Selection:
A student athlete thought he would be reinstated to Boston College after a federal judge ruled against the private school, saying it probably deprived him a “fair process” in a Title IX investigation.

Unfortunately for “John Doe,” the 1st U.S. Circuit Court of Appeals took issue with the lower court’s application of its recent precedent on due process in college disciplinary proceedings.

It sent a message last month to U.S. District Judge Douglas Woodlock: Setting standards of fairness for private schools is a matter left to state courts, not federal ones.

The 1st Circuit reversed Woodlock’s preliminary injunction against Boston College, meaning the school is again free to punish the accused student. John sued earlier this year after the college issued him a yearlong suspension for alleged failure to get consent in a sexual encounter.

The judge had relied on another recent 1st Circuit ruling, known as Haidak, that involved the University of Massachusetts-Amherst.

He believed Haidak created a requirement for some form of real-time questioning under the “contractual obligation for basic fairness” in Massachusetts state law for all college disciplinary processes. The 1st Circuit said Woodlock “committed several errors of law” with this reasoning.

Given data:
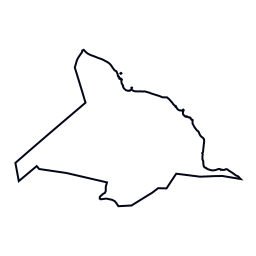 outline of East-Central, Guadalcanal, Solomon Islands
{"feature_id": "97153195B72128513413491", "entity_name": "East-Central", "entity_type": "district", "adm_level": 2, "iso_a3": "SLB", "parent_name": "Solomon Islands", "parent_adm1": "Guadalcanal", "projection": "albers", "projection_center": [160.571, -9.616], "detail": "fine", "context": "isolated", "style": "outline", "palette": "ink", "viewbox_px": 256, "rotation_deg": 0, "n_neighbors": 0, "source": "geoboundaries", "source_scale": "gbopen_adm2", "svg_char_len": 5392}
<svg xmlns="http://www.w3.org/2000/svg" viewBox="0 0 256 256"><path d="M240.6,179.0L239.9,178.3L239.4,177.7L238.9,177.1L238.6,176.8L238.3,176.6L237.9,176.3L237.7,176.1L236.8,175.8L236.4,175.6L235.8,175.4L234.3,174.2L234.2,174.1L233.7,173.8L233.4,173.7L233.1,173.3L231.3,172.1L230.3,171.5L229.6,171.1L229.3,170.9L228.3,170.2L227.7,169.7L227.3,169.4L227.0,169.3L226.1,169.2L225.9,169.2L225.6,169.3L225.4,169.4L224.8,169.7L224.6,169.8L224.2,169.9L223.7,169.9L223.3,170.0L222.9,170.0L222.6,169.9L222.2,169.7L221.9,169.7L221.5,169.7L221.1,169.8L220.9,169.9L220.8,169.7L220.6,169.6L220.6,169.4L219.5,169.0L219.1,169.0L218.7,169.0L217.4,169.4L216.8,169.6L216.1,169.9L215.0,170.1L214.2,170.3L213.6,170.3L213.0,170.3L212.9,170.3L211.4,170.3L211.0,170.2L209.5,169.7L209.2,169.6L208.9,169.5L208.3,169.3L207.8,169.2L206.9,168.7L206.3,168.0L206.0,167.9L205.9,167.9L205.9,168.1L205.7,168.0L205.5,167.8L205.5,167.7L205.4,167.6L205.0,167.5L204.9,167.5L204.4,167.2L204.0,166.6L203.8,166.2L203.7,165.8L203.5,165.0L203.4,163.9L203.3,163.1L203.2,162.4L203.3,161.6L203.3,161.2L203.2,160.9L202.9,160.5L202.7,159.9L202.6,159.4L202.4,159.2L202.5,158.3L202.4,157.4L202.5,155.6L202.7,154.8L202.7,154.3L202.6,153.9L202.2,153.3L202.3,153.0L202.4,152.7L202.5,152.6L202.9,152.3L203.0,152.1L203.1,151.6L203.1,151.3L203.2,150.0L203.3,148.6L203.4,148.1L203.5,147.2L203.6,146.7L203.6,146.1L203.7,145.4L203.8,144.3L203.8,144.1L204.0,143.5L204.0,143.1L204.0,142.9L204.0,142.6L204.2,141.3L204.2,141.2L204.1,140.4L204.0,140.0L204.1,139.7L204.0,139.4L204.0,139.2L203.7,138.9L203.4,138.6L203.3,138.3L203.2,138.1L202.8,137.7L201.9,137.1L201.4,136.7L200.7,136.0L200.3,135.5L199.9,134.8L199.5,134.1L199.3,133.5L198.9,132.3L198.7,132.0L198.4,131.7L198.2,131.4L197.9,131.0L197.2,130.7L196.7,130.1L196.3,129.6L195.5,128.5L194.8,127.7L194.7,127.5L194.5,127.0L194.1,126.6L194.0,126.3L193.5,125.3L192.8,124.0L192.6,123.6L192.5,123.1L192.5,122.8L192.6,120.7L192.7,120.2L192.5,119.8L192.2,119.7L192.0,119.8L192.0,120.0L191.8,119.9L191.6,119.8L191.4,119.5L191.1,119.0L190.8,118.8L190.6,118.7L190.4,118.2L190.5,117.9L190.4,117.7L190.0,117.5L189.9,117.5L189.6,117.3L189.2,117.3L188.7,117.4L188.4,117.3L188.0,117.1L187.4,116.7L187.0,116.5L186.8,116.3L186.4,116.3L186.0,116.5L185.9,116.6L186.0,116.8L185.9,116.8L185.3,116.5L185.2,116.4L184.4,115.8L184.4,115.6L183.7,115.1L183.5,114.9L183.3,114.7L183.2,114.5L183.0,113.8L182.9,113.4L182.9,113.2L183.0,112.1L183.3,111.0L183.5,110.5L183.7,110.2L183.4,109.6L183.1,109.6L182.8,109.9L182.7,110.2L182.5,110.4L182.3,110.6L181.9,110.7L181.7,110.7L181.3,110.6L180.5,110.4L179.9,110.3L179.3,110.3L179.0,110.2L178.2,109.7L177.9,109.5L177.8,109.3L177.5,109.1L176.9,108.3L176.4,107.3L175.8,106.1L175.7,106.1L175.5,106.5L175.4,106.6L175.2,106.3L175.3,106.1L175.2,105.9L175.1,105.7L174.9,105.6L174.5,105.4L174.0,105.0L173.6,104.6L172.8,103.6L172.5,103.1L172.4,102.7L172.0,102.4L171.5,101.9L171.3,101.6L170.7,101.0L170.0,100.3L169.5,99.5L169.3,99.2L169.1,99.1L168.7,98.9L168.3,98.5L167.4,97.7L167.0,97.4L166.6,97.3L166.1,97.3L165.4,97.4L164.6,97.4L164.0,97.3L162.5,97.3L161.0,96.7L159.9,96.2L158.5,95.7L157.3,95.4L156.3,95.0L155.4,94.8L153.6,94.2L152.9,94.0L152.3,93.8L151.3,93.5L149.4,92.7L148.3,92.4L145.2,91.5L144.2,91.4L143.4,91.4L143.2,91.5L142.8,91.5L142.4,91.5L141.9,91.5L141.4,91.3L140.3,91.3L139.8,91.4L138.8,91.4L138.5,91.4L137.7,91.4L136.9,91.4L136.1,91.3L135.3,91.3L134.8,91.2L134.4,91.2L134.1,91.1L131.5,89.8L131.2,89.8L130.7,90.0L130.1,90.3L129.8,90.4L129.7,90.4L129.7,90.7L128.9,90.8L128.5,90.8L128.0,90.8L127.2,90.5L126.7,90.4L126.0,90.2L124.9,89.3L124.3,88.8L123.8,88.2L123.3,87.2L123.2,86.8L123.0,86.6L122.9,86.2L123.0,86.0L123.1,85.9L123.1,85.7L122.9,85.2L122.7,85.0L122.3,84.5L122.0,83.9L121.8,83.6L121.5,82.3L121.4,81.9L121.4,81.4L121.3,80.9L121.3,80.5L121.5,80.3L121.7,80.2L121.8,79.9L121.9,79.7L121.8,79.4L121.4,79.0L121.2,78.8L120.8,79.0L120.6,79.0L120.6,78.7L120.4,78.5L120.1,78.5L119.9,78.7L119.7,78.8L119.4,78.7L119.4,78.4L119.5,78.3L119.5,77.8L119.4,77.7L119.2,77.5L118.8,77.4L118.8,77.0L118.9,76.9L118.9,76.6L118.7,76.5L118.3,76.5L118.2,76.3L118.0,76.1L117.8,75.5L117.7,74.7L117.7,74.4L117.4,73.5L117.0,72.8L116.8,72.3L116.6,71.7L116.5,71.4L116.3,71.3L115.4,70.7L115.0,70.6L114.6,70.3L114.3,70.0L113.4,68.7L113.1,68.3L112.7,67.8L112.4,67.3L112.2,67.1L111.8,66.4L110.6,64.7L109.9,64.0L109.2,63.4L108.4,62.7L107.7,62.3L106.0,61.3L105.3,61.0L104.6,60.6L103.9,60.2L103.3,59.9L102.8,59.6L101.7,59.2L100.0,58.5L98.3,58.0L95.9,57.0L95.1,56.7L94.9,56.6L94.1,56.3L91.8,55.5L89.7,54.6L89.0,54.3L87.8,53.6L87.3,53.2L86.3,52.5L84.8,51.0L83.9,50.0L83.7,49.8L82.2,50.6L82.1,52.0L79.6,55.6L78.2,57.7L77.9,58.3L77.5,59.0L76.9,60.4L74.8,67.5L78.9,80.8L82.6,93.0L85.5,102.7L70.7,115.3L53.3,130.1L28.9,151.1L15.4,162.9L18.8,181.1L36.7,166.1L39.1,169.0L66.4,173.0L107.0,182.4L105.8,186.6L105.7,191.2L104.9,192.9L102.9,194.0L99.9,196.7L99.7,198.6L100.9,199.3L102.2,199.1L106.4,198.6L112.0,199.8L114.8,201.2L116.4,203.2L118.4,206.2L131.5,205.5L148.1,195.2L151.8,193.0L158.1,188.2L166.5,188.4L176.2,173.7L200.1,176.7L207.8,176.4L212.2,176.2L214.5,176.1L222.5,176.0L240.6,179.0ZM121.4,73.3L121.3,73.2L121.2,73.0L121.0,72.9L120.9,73.0L120.6,73.1L120.4,73.2L120.3,73.4L120.4,73.6L120.6,73.8L120.8,73.8L121.1,73.7L121.3,73.4L121.4,73.3ZM132.1,87.8L132.0,87.6L131.8,87.6L131.6,87.6L131.4,87.7L131.3,87.9L131.4,88.2L131.6,88.3L131.8,88.3L132.0,88.1L132.1,87.8Z" fill="none" stroke="#020617" stroke-width="2"/></svg>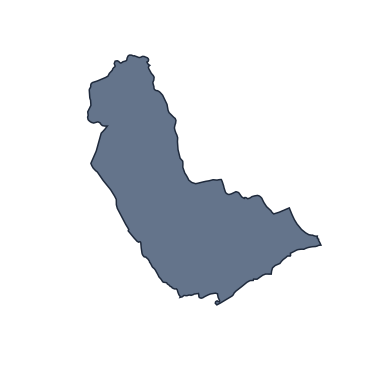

Task description:
Write out the part of the Boston College article starting with "The 1st Circuit reversed" and going on through "a sexual encounter.", word for word. The data comes from a separate source unrelated to the text.

Final answer:
The 1st Circuit reversed Woodlock’s preliminary injunction against Boston College, meaning the school is again free to punish the accused student. John sued earlier this year after the college issued him a yearlong suspension for alleged failure to get consent in a sexual encounter.